# Page extract
● ● ●

To be fair, I didn't come up with this idea on my own. I found the idea on this page and quickly realized how brilliant it was and how perfectly it would work for metaball meshes.
The algorithm can now handle that 60k mesh of 30 metaballs that I mentioned in my last post in well under a single second. Furthermore, Crawling Cubes never causes topological artifacts. Unlike my previous hacky optimizations, this optimization preserves all topology (at the expense of generality, since it works only for metaball meshes).
I'm really, really excited about the development of this new algorithm and can't wait to put it to good use with ultra-high-quality procedural models!
I've spent an insane amount of time over the past few days trying to optimize the Marching Cubes algorithm, since it's going to be such a pivotal part of my project. Ideally, I'd like all meshes to be parametrized in terms of isosurfaces for memory efficiency as well as for the ability to quickly prototype models.
I experimented with both octree culling as well as optimizations to the original, brute-force algorithm. Surprisingly, the brute-force algorithm ended up outperforming the octree in all cases. Furthermore, I failed to find a reliable way of predicting whether or not an octree node would intersect the isosurface given just the density values at the corners, so reconstruction often produced meshes with holes in them.
Ultimately, I ended up cutting polygonization time down by a factor of four. I'm still using a brute-force technique. However, using some rather hacky methods to perform linear interpolation on selective parts of the density field, I've managed to avoid having to directly compute the entire field. This method basically involves computing a derivative of the field and then using a very reserved linear approximation of the density field to skip a few computations if the values are determined to be at a "safe" distance from the isolevel.

● ● ●

# Supplied data
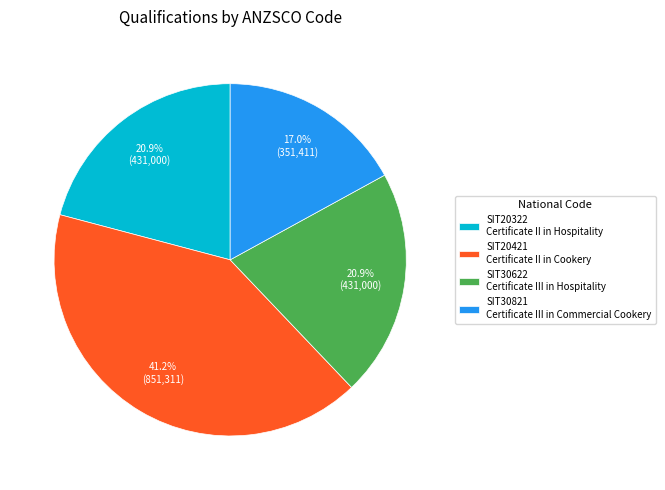

Is the sum of SIT20322 and SIT30622 greater than half?

No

● ● ●

What figures does the Marching Cubes write-up give for mesh size, number of metaballs, processing time, and reduction in polygonization time?

# Problem solution
- Mesh size: 60k
- Number of metaballs: 30
- Processing time: well under a single second
- Reduction in polygonization time: a factor of four